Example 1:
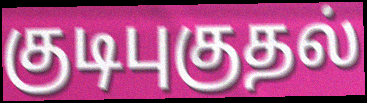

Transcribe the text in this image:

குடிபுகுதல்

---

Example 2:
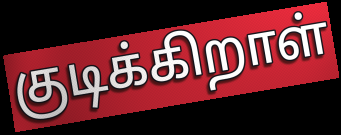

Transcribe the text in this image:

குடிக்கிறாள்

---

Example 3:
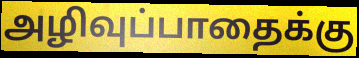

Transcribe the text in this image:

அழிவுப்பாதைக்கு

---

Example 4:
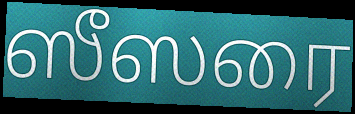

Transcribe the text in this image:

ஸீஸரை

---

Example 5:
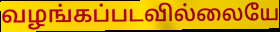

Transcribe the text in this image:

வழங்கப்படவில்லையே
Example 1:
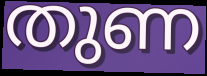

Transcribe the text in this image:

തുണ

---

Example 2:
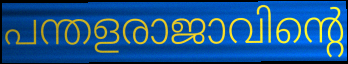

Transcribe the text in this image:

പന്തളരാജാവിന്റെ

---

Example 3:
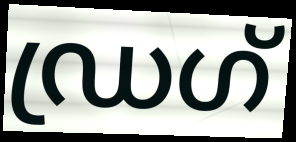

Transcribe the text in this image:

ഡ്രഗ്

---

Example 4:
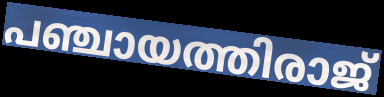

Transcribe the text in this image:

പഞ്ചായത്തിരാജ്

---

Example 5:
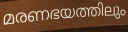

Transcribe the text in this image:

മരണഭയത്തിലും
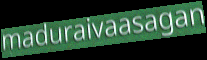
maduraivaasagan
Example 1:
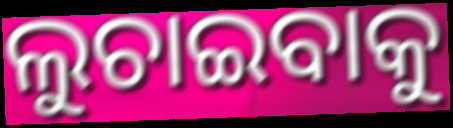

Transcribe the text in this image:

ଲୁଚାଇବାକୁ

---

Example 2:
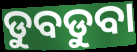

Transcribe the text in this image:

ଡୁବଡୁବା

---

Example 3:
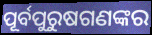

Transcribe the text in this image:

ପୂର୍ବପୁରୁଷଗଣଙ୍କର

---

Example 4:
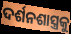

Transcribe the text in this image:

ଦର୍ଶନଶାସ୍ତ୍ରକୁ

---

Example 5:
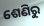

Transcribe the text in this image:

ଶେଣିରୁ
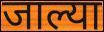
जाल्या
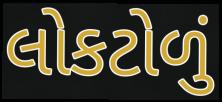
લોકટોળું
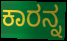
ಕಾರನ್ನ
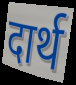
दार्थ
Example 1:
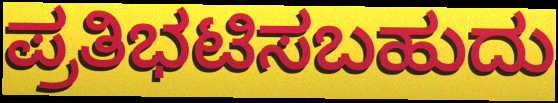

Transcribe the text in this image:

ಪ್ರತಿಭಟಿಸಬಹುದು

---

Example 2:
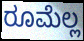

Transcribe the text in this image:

Problem | Return every record exactly. Pictures stay out.

Finished exercise |
Example 1:

Transcribe the text in this image:

குடிபுகுதல்

---

Example 2:

Transcribe the text in this image:

குடிக்கிறாள்

---

Example 3:

Transcribe the text in this image:

அழிவுப்பாதைக்கு

---

Example 4:

Transcribe the text in this image:

ஸீஸரை

---

Example 5:

Transcribe the text in this image:

வழங்கப்படவில்லையே
Example 1:

Transcribe the text in this image:

തുണ

---

Example 2:

Transcribe the text in this image:

പന്തളരാജാവിന്റെ

---

Example 3:

Transcribe the text in this image:

ഡ്രഗ്

---

Example 4:

Transcribe the text in this image:

പഞ്ചായത്തിരാജ്

---

Example 5:

Transcribe the text in this image:

മരണഭയത്തിലും
maduraivaasagan
Example 1:

Transcribe the text in this image:

ଲୁଚାଇବାକୁ

---

Example 2:

Transcribe the text in this image:

ଡୁବଡୁବା

---

Example 3:

Transcribe the text in this image:

ପୂର୍ବପୁରୁଷଗଣଙ୍କର

---

Example 4:

Transcribe the text in this image:

ଦର୍ଶନଶାସ୍ତ୍ରକୁ

---

Example 5:

Transcribe the text in this image:

ଶେଣିରୁ
जाल्या
લોકટોળું
ಕಾರನ್ನ
दार्थ
Example 1:

Transcribe the text in this image:

ಪ್ರತಿಭಟಿಸಬಹುದು

---

Example 2:

Transcribe the text in this image:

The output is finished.